Critique Ciné : Serenity (2019)

Critique Ciné : Serenity (2019)

Serenity // De Steven Knight. Avec Matthew McConaughey et Anne Hathaway.


Bon, faut-il parler du twist de Serenity ou pas ? Car c’est tout de même l’un des twists les plus étranges que j’ai pu voir. Ecrit et réalisé par Steven Knight (Peaky Blinders, Taboo), tout commence comme un thriller facile que l’on pourrait avoir envie de regarder un dimanche après-midi pluvieux. Alors que le producteur du film a abandonné toute campagne publicitaire au sujet du film, sûrement à cause des tests peu avantageux réalisés auprès du public, Serenity sera probablement enterré comme un moins que rien. Et sincèrement ? Ce n’est pas plus mal. C’est tout de même un film qui choisit de construire une histoire absurde autour de personnages un peu ridicules et mal développés. La seule raison d’être de Serenity est clairement son twist final auquel je ne m’attendais pas du tout. S’il y a bien quelque chose que le film réussi, c’est bel et bien sa révélation finale. Mais au delà de ça, le déroulé est assez mécanique, sans grandes surprises où l’on passe notre temps entre la relation compliquée de Anne Hathaway avec son ex mari et son nouveau « beau », ou encore Matthew McConaughey sur son bateau avec une grande passion pour la pêche. En même temps, sur une île reculée où il n’y a rien d’autre à faire à partir boire, pêcher et se dorer la pilule au soleil, il peu d’action est nécessaire.

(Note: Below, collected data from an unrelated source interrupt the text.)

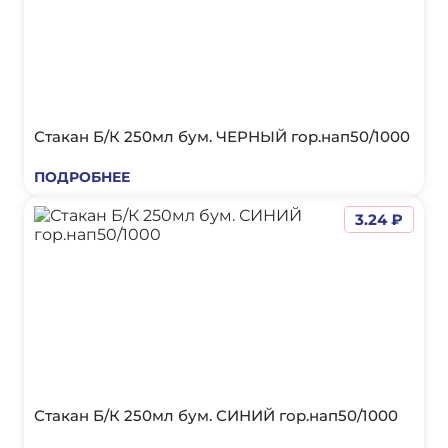
Стакан Б/К 250мл бум. ЧЕРНЫЙ гор.нап50/1000
ПОДРОБНЕЕ
3.24 ₽
Стакан Б/К 250мл бум. СИНИЙ гор.нап50/1000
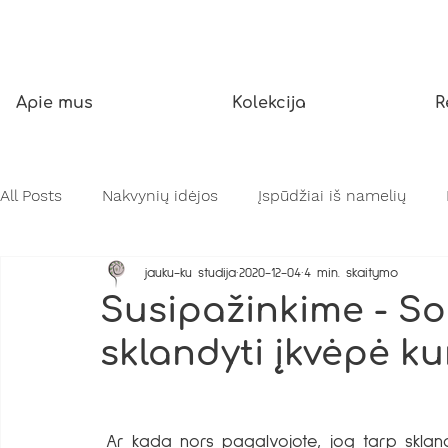
Apie mus
Kolekcija
R
All Posts
Nakvynių idėjos
Įspūdžiai iš namelių
jauku-ku studija
2020-12-04
4 min. skaitymo
Įkepiančios asmenybės
Gamtos stebuklai
Susipažinkime - So
sklandyti įkvėpė ku
Ar kada nors pagalvojote, jog tarp sklan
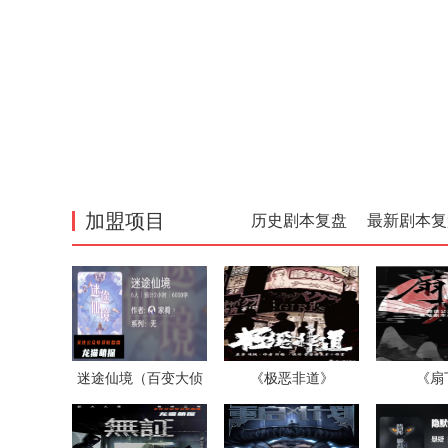
加盟项目
历史剧本复盘
最新剧本复
迷途仙境（百变大侦
《极恶非道》
《扇
探）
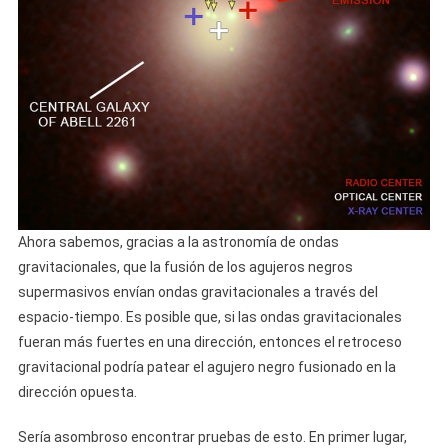
Ahora sabemos, gracias a la astronomía de ondas
gravitacionales, que la fusión de los agujeros negros
supermasivos envían ondas gravitacionales a través del
espacio-tiempo. Es posible que, si las ondas gravitacionales
fueran más fuertes en una dirección, entonces el retroceso
gravitacional podría patear el agujero negro fusionado en la
dirección opuesta.
Sería asombroso encontrar pruebas de esto. En primer lugar,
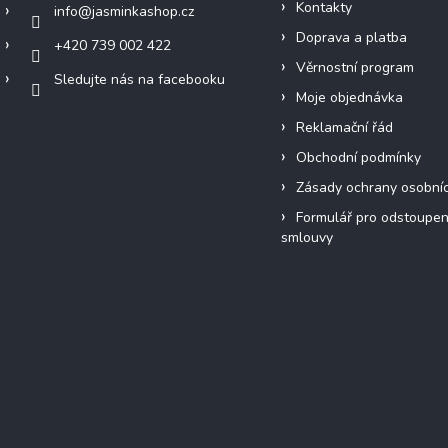
Kontakty
info
@
jasminkashop.cz
Doprava a platba
+420 739 002 422
Věrnostní program
Sledujte nás na facebooku
Moje objednávka
Reklamační řád
Obchodní podmínky
Zásady ochrany osobní
Formulář pro odstoupen
smlouvy
Přijímáme online platby
Instagram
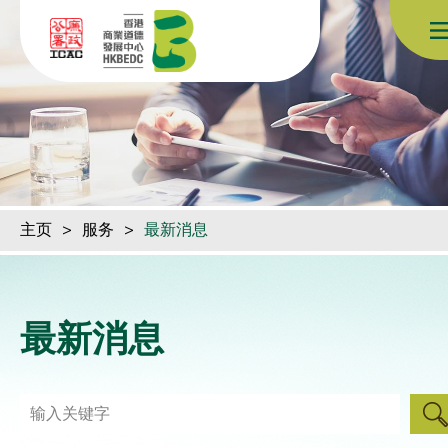
跳到内容（按回车键）
主页
>
服务
>
最新消息
最新消息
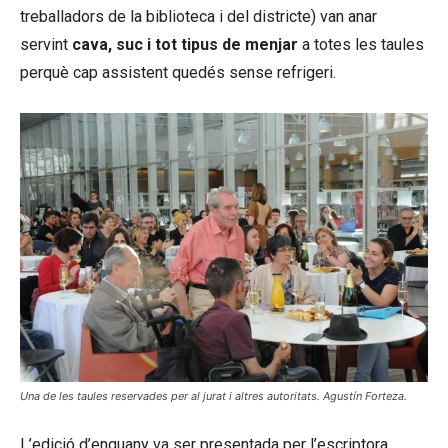
treballadors de la biblioteca i del districte) van anar
servint
cava, suc i tot tipus de menjar
a totes les taules
perquè cap assistent quedés sense refrigeri.
Una de les taules reservades per al jurat i altres autoritats. Agustín Forteza.
L’edició d’enguany va ser presentada per l’escriptora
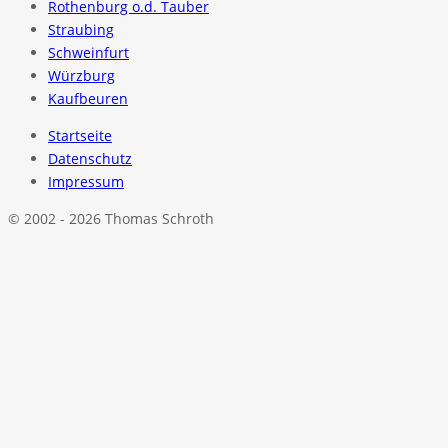
Rothenburg o.d. Tauber
Straubing
Schweinfurt
Würzburg
Kaufbeuren
Startseite
Datenschutz
Impressum
© 2002 - 2026 Thomas Schroth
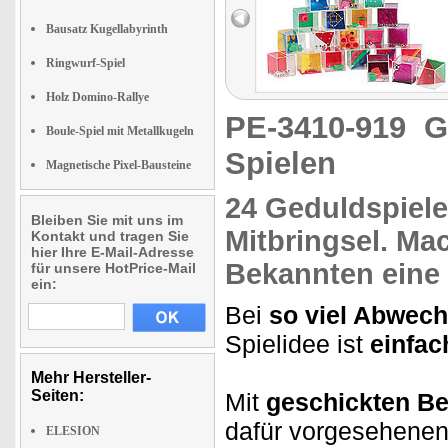
Bausatz Kugellabyrinth
Ringwurf-Spiel
Holz Domino-Rallye
PE-3410-919
G
Boule-Spiel mit Metallkugeln
Spielen
Magnetische Pixel-Bausteine
24 Geduldspiele
Bleiben Sie mit uns im
Mitbringsel.
Mac
Kontakt und tragen Sie
hier Ihre E-Mail-Adresse
Bekannten
eine
für unsere HotPrice-Mail
ein:
Bei
so viel Abwec
Spielidee ist
einfac
Mehr Hersteller-
Seiten:
Mit
geschickten B
dafür vorgesehenen
ELESION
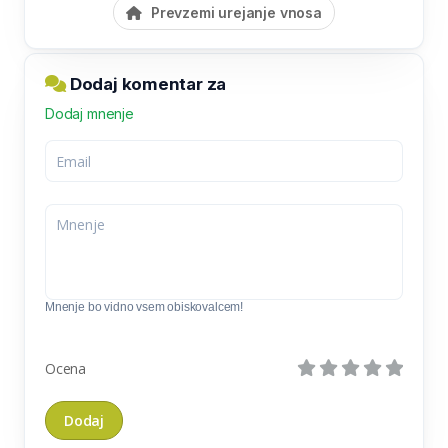
Prevzemi urejanje vnosa
Dodaj komentar za
Dodaj mnenje
Mnenje bo vidno vsem obiskovalcem!
Ocena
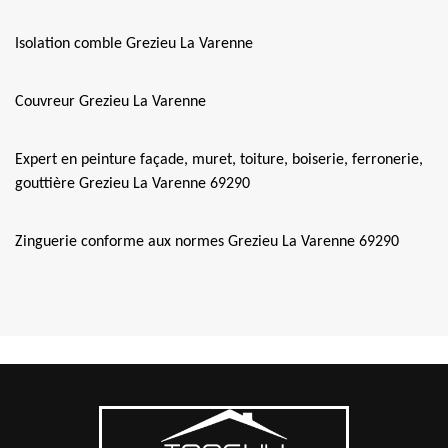
Isolation comble Grezieu La Varenne
Couvreur Grezieu La Varenne
Expert en peinture façade, muret, toiture, boiserie, ferronerie,
gouttière Grezieu La Varenne 69290
Zinguerie conforme aux normes Grezieu La Varenne 69290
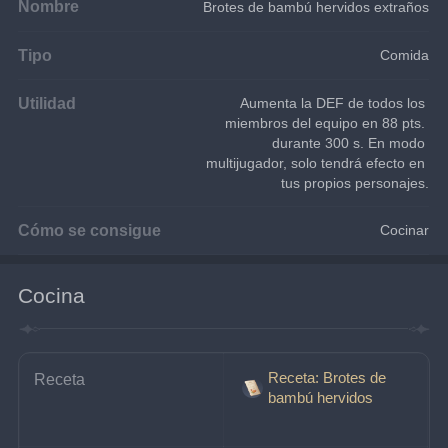
Nombre
Brotes de bambú hervidos extraños
Tipo
Comida
Utilidad
Aumenta la DEF de todos los 
miembros del equipo en 88 pts. 
durante 300 s. En modo 
multijugador, solo tendrá efecto en 
tus propios personajes.
Cómo se consigue
Cocinar
Cocina
Receta: Brotes de
Receta
bambú hervidos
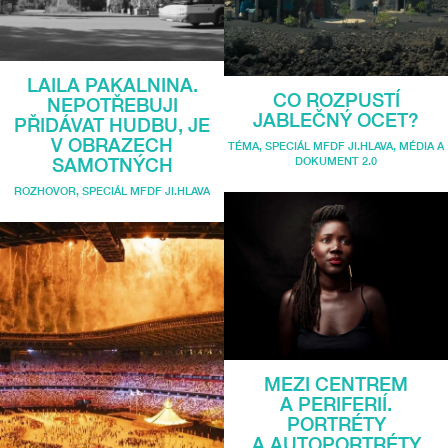
LAILA PAKALNINA.
CO ROZPUSTÍ
NEPOTŘEBUJI
JABLEČNÝ OCET?
PŘIDÁVAT HUDBU, JE
V OBRAZECH
TÉMA
,
SPECIÁL MFDF JI.HLAVA
,
MÉDIA A
DOKUMENT 2.0
SAMOTNÝCH
ROZHOVOR
,
SPECIÁL MFDF JI.HLAVA
MEZI CENTREM
A PERIFERIÍ.
PORTRÉTY
A AUTOPORTRÉTY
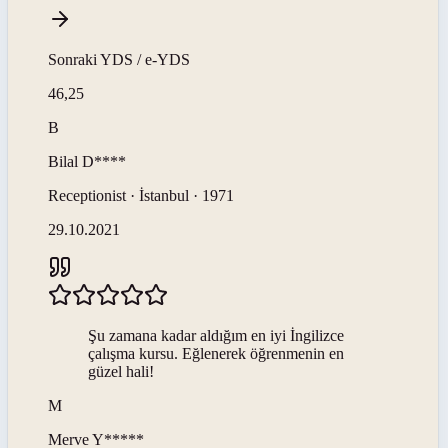
Sonraki
YDS / e-YDS
46,25
B
Bilal
D****
Receptionist · İstanbul · 1971
29.10.2021
Şu zamana kadar aldığım en iyi İngilizce
çalışma kursu. Eğlenerek öğrenmenin en
güzel hali!
M
Merve
Y*****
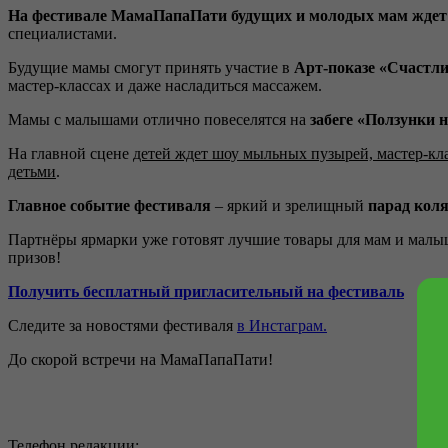
На фестивале МамаПапаПати будущих и молодых мам ждет
специалистами.
Будущие мамы смогут принять участие в
Арт-показе «Счастл
мастер-классах и даже насладиться массажем.
Мамы с малышами отлично повеселятся на
забеге «Ползунки 
На главной сцене
детей ждет шоу мыльных пузырей, мастер-класс
детьми
.
Главное событие фестиваля
– яркий и зрелищный
парад кол
Партнёры ярмарки уже готовят лучшие товары для мам и малы
призов!
Получить бесплатный пригласительный на фестиваль
Следите за новостями фестиваля
в Инстаграм.
До скорой встречи на МамаПапаПати!
Телефон редакции:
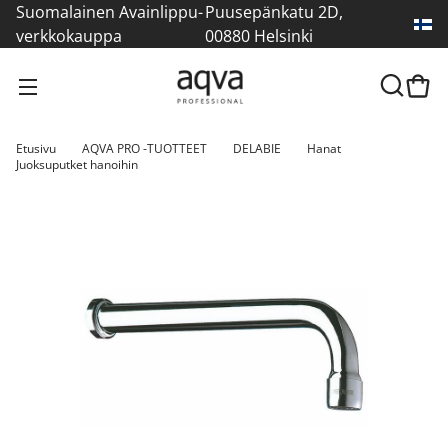
Suomalainen Avainlippu-
Puusepänkatu 2D,
verkkokauppa
00880 Helsinki
Etusivu
AQVA PRO -TUOTTEET
DELABIE
Hanat
Juoksuputket hanoihin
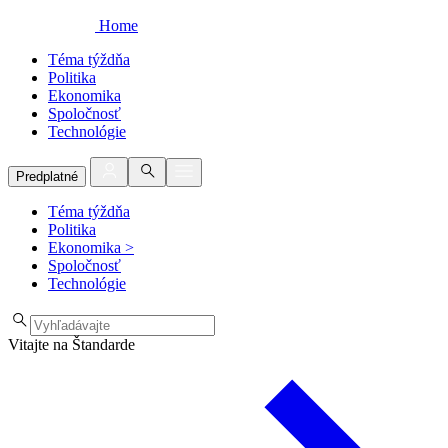
Home
Téma týždňa
Politika
Ekonomika
Spoločnosť
Technológie
Predplatné
Téma týždňa
Politika
Ekonomika
>
Spoločnosť
Technológie
Vitajte na Štandarde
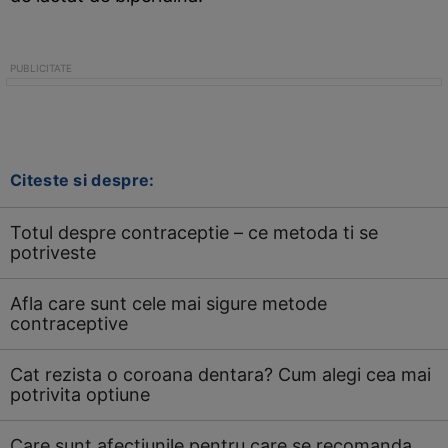
Citeste si despre:
Totul despre contraceptie – ce metoda ti se
potriveste
Afla care sunt cele mai sigure metode
contraceptive
Cat rezista o coroana dentara? Cum alegi cea mai
potrivita optiune
Care sunt afectiunile pentru care se recomanda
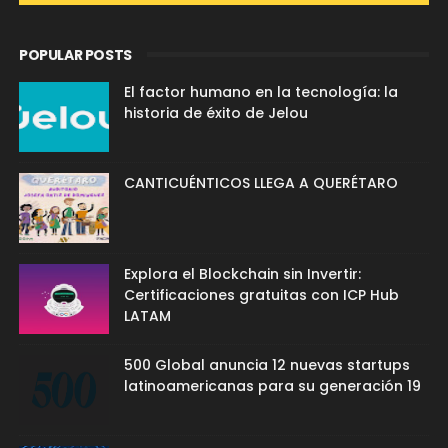
POPULAR POSTS
El factor humano en la tecnología: la
historia de éxito de Jelou
CANTICUÉNTICOS LLEGA A QUERÉTARO
Explora el Blockchain sin Invertir:
Certificaciones gratuitas con ICP Hub
LATAM
500 Global anuncia 12 nuevas startups
latinoamericanas para su generación 19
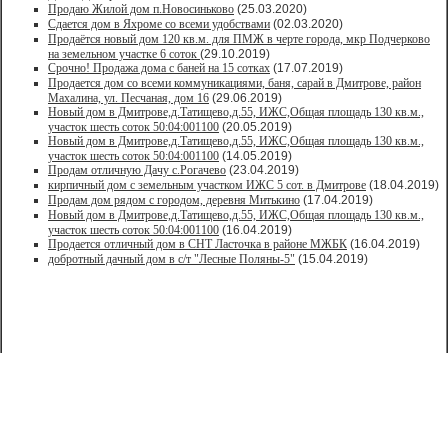
Продаю Жилой дом п.Новосиньково
(25.03.2020)
Сдается дом в Яхроме со всеми удобствами
(02.03.2020)
Продаётся новый дом 120 кв.м. для ПМЖ в черте города, мкр Подчерково
на земельном участке 6 соток
(29.10.2019)
Срочно! Продажа дома с баней на 15 сотках
(17.07.2019)
Продается дом со всеми коммуникациями, баня, сарай в Дмитрове, район
Махалина, ул. Песчаная, дом 16
(29.06.2019)
Новый дом в Дмитрове,д.Татищево,д.55, ИЖС,Общая площадь 130 кв.м.,
участок шесть соток 50:04:001100
(20.05.2019)
Новый дом в Дмитрове,д.Татищево,д.55, ИЖС,Общая площадь 130 кв.м.,
участок шесть соток 50:04:001100
(14.05.2019)
Продам отличную Дачу с.Рогачево
(23.04.2019)
кирпичный дом с земельным участком ИЖС 5 сот. в Дмитрове
(18.04.2019)
Продам дом рядом с городом, деревня Митькино
(17.04.2019)
Новый дом в Дмитрове,д.Татищево,д.55, ИЖС,Общая площадь 130 кв.м.,
участок шесть соток 50:04:001100
(16.04.2019)
Продается отличный дом в СНТ Ласточка в районе МЖБК
(16.04.2019)
добротный дачный дом в с/т "Лесные Поляны-5"
(15.04.2019)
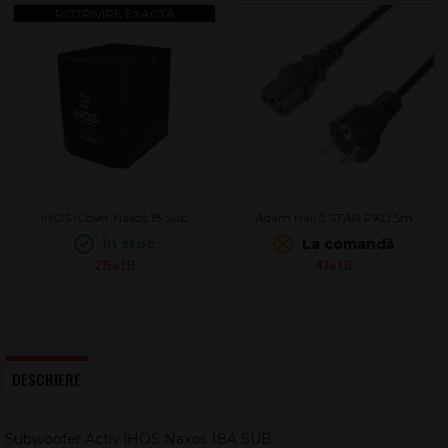
iHOS iCover Naxos 18 Sub
Adam Hall 3 STAR PKD 5m
În stoc
La comandă
215
43
.00
.00
DESCRIERE
Subwoofer Activ iHOS Naxos 18A SUB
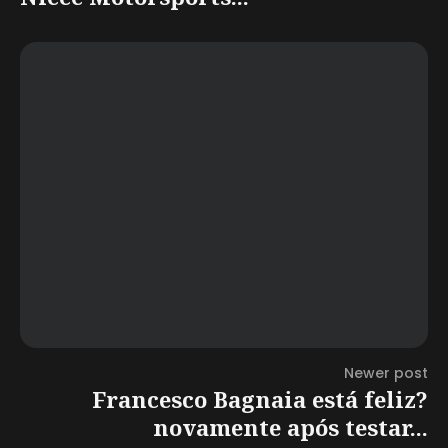
Newer post
Francesco Bagnaia está feliz?
novamente após testar...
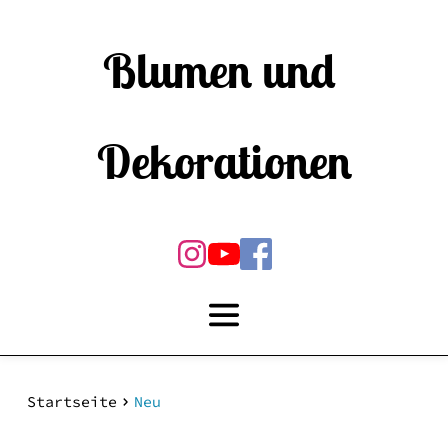
Blumen und 
Dekorationen
Startseite
Neu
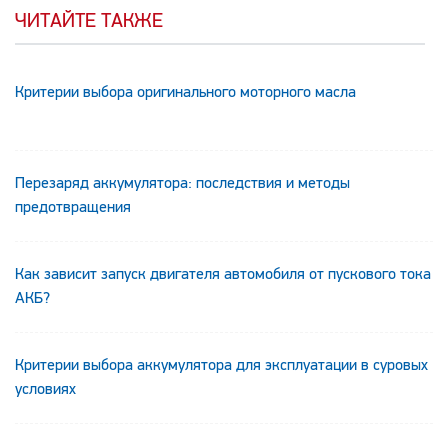
ЧИТАЙТЕ ТАКЖЕ
Критерии выбора оригинального моторного масла
Перезаряд аккумулятора: последствия и методы
предотвращения
Как зависит запуск двигателя автомобиля от пускового тока
АКБ?
Критерии выбора аккумулятора для эксплуатации в суровых
условиях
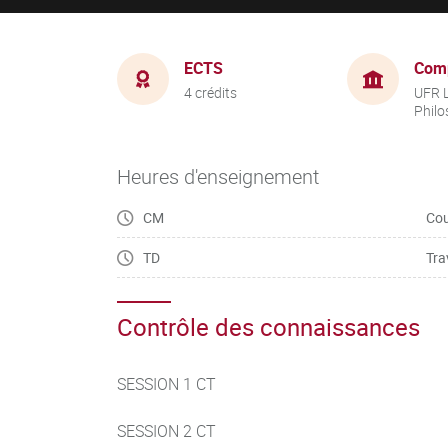
ECTS
Com
4 crédits
UFR L
Philo
Heures d'enseignement
CM
Cou
TD
Tra
Contrôle des connaissances
SESSION 1 CT
SESSION 2 CT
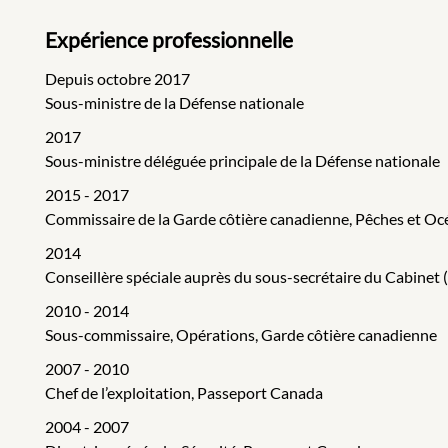
Expérience professionnelle
Depuis octobre 2017
Sous-ministre de la Défense nationale
2017
Sous-ministre déléguée principale de la Défense nationale
2015 - 2017
Commissaire de la Garde côtière canadienne, Pêches et O
2014
Conseillère spéciale auprès du sous-secrétaire du Cabinet 
2010 - 2014
Sous-commissaire, Opérations, Garde côtière canadienne
2007 - 2010
Chef de l’exploitation, Passeport Canada
2004 - 2007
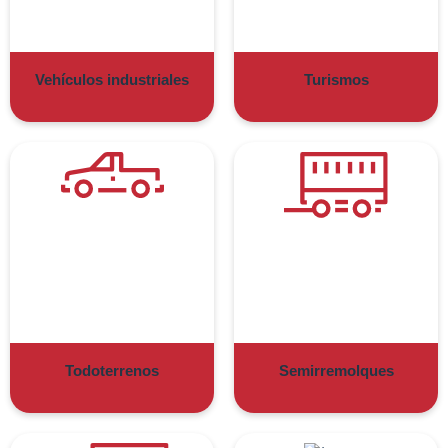
Vehículos industriales
Turismos
Todoterrenos
Semirremolques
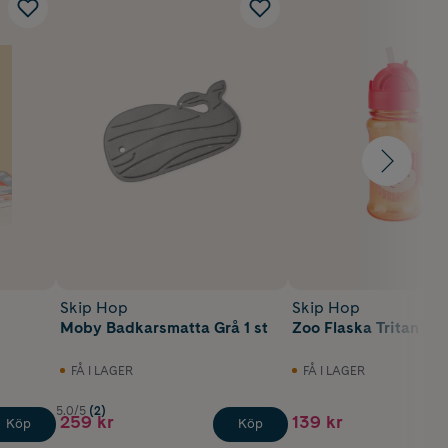
Skip Hop
Skip Hop
Moby Badkarsmatta Grå 1 st
Zoo Flaska Tritan Rä
FÅ I LAGER
FÅ I LAGER
5.0/5
(2)
259 kr
139 kr
Köp
Köp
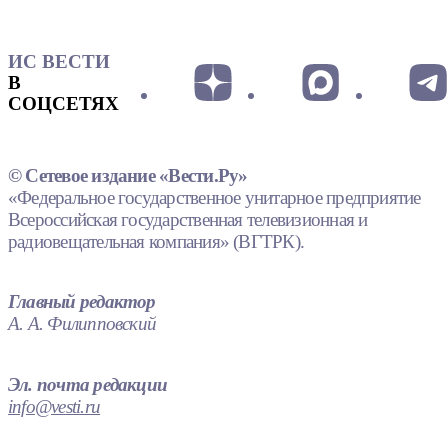
ИС ВЕСТИ
В
СОЦСЕТЯХ
© Сетевое издание «Вести.Ру»
«Федеральное государственное унитарное предприятие
Всероссийская государственная телевизионная и
радиовещательная компания» (ВГТРК).
Главный редактор
А. А. Филипповский
Эл. почта редакции
info@vesti.ru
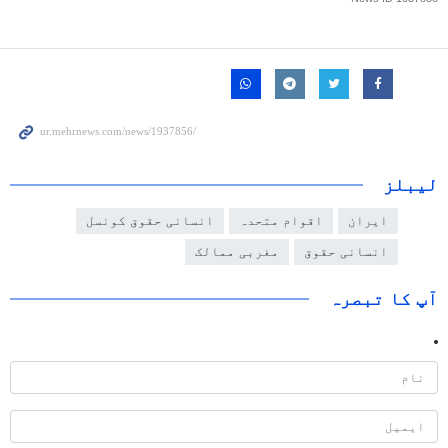
لیبلز
ایران
اقوام متحدہ
انسانی حقوق کونسل
انسانی حقوق
مغربی ممالک
آپ کا تبصرہ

Capitaine d'un bateau de pêche, Baker Dill est recontacté par son ex-femme qui lui demande de la sauver elle et son fils de son nouveau mari, un homme violent. Elle le supplie de proposer à son mari une excursion en mer au cours de laquelle Dill le livrerait aux requins infestant l'enclave tropicale de Plymouth...

Ce que je trouve tout de même étonnant c’est de retrouver autant de gens connus dans ce film qui semble avoir été produit pour des acteurs et actrices has-been. Mais le duo principal ne l’est pas. Et n’est pas Nicolas Cage ou Bruce Willis qui veut non plus. La série nous plonge rapidement dans le passé des personnages et l’histoire que Serenity compte développer durant près d’une heure quarante de film. C’est souvent long et ennuyeux, alors que la seule chose que l’on attend c’est de voir Jason Clarke être bouffé par un requin. Jusque là tout va bien. Sauf que même le côté gore qui aurait pu être amusant, Serenity ne nous l’offre jamais. Steven Knight connait le genre « noir » et c’est ce qu’il tente d’adapter ici, mais dans une ambiance plus tropicale. Mais même si j’aime bien ce scénariste et qu’il tente d’apporter un truc ici, c’est à dire son propre style, il manque de perspicacité afin de réellement créer un univers original. Serenity a le désavantage de ne jamais plonger dans la terreur que l’on nous avait promis avec le pitch de départ ce qui rend forcément le tout décevant et souvent ennuyeux. Si les longues discussions sur un bateau autour d’une Corona vous plaisent, alors tant mieux vous avez ici votre film de dimanche après-midi. Mais moi, j’ai passé un moment que je regrette. Dommage.

Note : 2/10. En bref, malgré un solide casting et un twist final inattendu, Serenity manque à tous ses devoirs.